Based on JASPER database, we found that there were binding sites between KLF5 and MX1 promoter region, and luciferase reporter assay and coefficient analysis further identified their binding relationship. Moreover, KLF5 was assessed to be increased in renal tissues of MRL/lpr mice and the peripheral blood of LN patients. Reportedly, KLF5 could regulate fibrosis in a variety of organs, including kidney, ¹⁴ heart, ³² liver, ³³ and lung. ³⁴ Chen et al. ³⁵ demonstrated that KLF5 was expressed in tubular cells and associated with the pathogenesis of renal fibrosis in fibrotic kidneys. Knockdown of KLF5 markedly diminished the expression of TGF‐β1, α‐SMA, and collagen‐1, ultimately attenuating fibrotic lesions. ³⁶ In addition, KLF5 has been identified as a transcription factor of interferon‐induced transmembrane proteins in human alveolar basal epithelial cells to protect against H5N1 virus infection. ³⁷ Our data verified that downregulation of KLF5 alone improved renal injury and fibrosis in MRL/lpr mice, accompanied by declined levels of urine protein, serum creatinine, blood urea nitrogen, serum dsDNA, and fibrosis‐related proteins. However, overexpression of interferon‐inducible MX1 boosted renal histopathology and renal dysfunction in the presence of KLF5 suppression. Subsequently, we conducted in vitro experiments to further confirm the results of the in vivo experiment by inducing HK‐2 cell fibrosis with TGF‐β1.

5. CONCLUSION

In conclusion, our study elucidated the protective effect of the loss of KLF5 by inhibiting the transcription level of MX1 in LN‐induced renal fibrosis and injury. To our knowledge, this is the first evidence for the regulatory mechanism of KLF5 and MX1 in LN‐triggered renal injury. The results of our experiments may provide a novel avenue in the field of prevention and management of renal injury in LN. Additionally, we only used female mice in this study, so the obtained results were not fully representative of all mice. Therefore, further research with both female and male mice is warranted in the future.

AUTHOR CONTRIBUTIONS

Shanshan Tao: conceived the ideas (lead); designed the experiments (lead); performed the experiments (lead); analyzed the data (lead); provided critical materials (lead); wrote the manuscript (lead). Xiao Tan: performed the experimentsm (equal); analyzed the data (equal); wrote the manuscript (equal). Wen Chai: performed the experiments (equal); analyzed the data (equal). Xiaojie Peng: performed the experiments (equal). Weimin Zheng: analyzed the data (equal); wrote the manuscript (equal). Rui Fu: wrote the manuscript (equal). Meihui Deng: conceived the ideas (equal); designed the experiments (equal); provided critical materials(equal); supervised the study (lead).

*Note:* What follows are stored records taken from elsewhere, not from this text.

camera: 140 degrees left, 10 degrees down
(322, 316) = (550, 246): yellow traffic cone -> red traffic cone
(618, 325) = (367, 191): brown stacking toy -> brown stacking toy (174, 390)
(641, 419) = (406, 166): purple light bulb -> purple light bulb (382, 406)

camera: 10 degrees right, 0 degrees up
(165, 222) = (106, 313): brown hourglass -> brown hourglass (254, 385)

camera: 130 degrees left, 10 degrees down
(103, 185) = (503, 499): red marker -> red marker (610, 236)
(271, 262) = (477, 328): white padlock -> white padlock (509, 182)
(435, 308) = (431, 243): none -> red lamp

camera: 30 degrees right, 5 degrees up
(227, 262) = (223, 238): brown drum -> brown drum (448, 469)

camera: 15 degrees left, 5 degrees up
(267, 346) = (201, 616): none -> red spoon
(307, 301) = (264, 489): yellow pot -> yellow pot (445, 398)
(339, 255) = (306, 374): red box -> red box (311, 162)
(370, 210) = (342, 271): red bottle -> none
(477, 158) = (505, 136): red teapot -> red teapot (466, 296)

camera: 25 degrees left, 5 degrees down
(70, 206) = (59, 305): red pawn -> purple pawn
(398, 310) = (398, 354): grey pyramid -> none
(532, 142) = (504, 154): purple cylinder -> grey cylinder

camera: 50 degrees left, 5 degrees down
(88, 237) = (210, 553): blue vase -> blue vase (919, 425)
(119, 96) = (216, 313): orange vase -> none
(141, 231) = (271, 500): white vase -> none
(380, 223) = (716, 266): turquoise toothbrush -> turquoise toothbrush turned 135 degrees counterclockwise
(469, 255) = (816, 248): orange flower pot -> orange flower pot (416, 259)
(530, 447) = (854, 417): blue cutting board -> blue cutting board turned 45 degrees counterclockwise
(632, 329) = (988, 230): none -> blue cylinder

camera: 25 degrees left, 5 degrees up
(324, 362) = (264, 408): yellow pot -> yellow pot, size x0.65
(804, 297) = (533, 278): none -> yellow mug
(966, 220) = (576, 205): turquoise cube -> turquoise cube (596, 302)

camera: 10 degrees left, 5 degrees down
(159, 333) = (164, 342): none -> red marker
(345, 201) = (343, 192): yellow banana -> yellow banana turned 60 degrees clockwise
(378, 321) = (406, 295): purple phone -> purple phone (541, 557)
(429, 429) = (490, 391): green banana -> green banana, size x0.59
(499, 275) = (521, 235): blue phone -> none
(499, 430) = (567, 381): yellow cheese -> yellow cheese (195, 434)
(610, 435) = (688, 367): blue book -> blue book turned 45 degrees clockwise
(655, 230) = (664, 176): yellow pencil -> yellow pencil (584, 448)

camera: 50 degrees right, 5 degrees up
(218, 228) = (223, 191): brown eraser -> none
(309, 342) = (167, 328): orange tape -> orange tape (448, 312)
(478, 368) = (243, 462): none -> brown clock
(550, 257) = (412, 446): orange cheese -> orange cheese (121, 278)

CONFLICT OF INTEREST STATEMENT

The authors declare no conflicts of interest.

Supporting information

Supplementary figure 1 Detection of the expression of fibrosis‐related proteins with western blot analysis. Notes: A‐F, the protein expression of α‐SMA, TGF‐β, CTGF, Col I, FN, and MMP9 in mouse renal tissues was assessed by western blot analysis, N = 8. The t‐test was applied to measure the comparison between the two groups, and one‐way analysis of variance was employed for comparisons among multiple groups with Tukey's multiple comparisons test used for post hoc analysis, * and ^#, P < 0.05. Col I, type I collagen; FN, fibronectin; MMP9, matrix metalloproteinase 9.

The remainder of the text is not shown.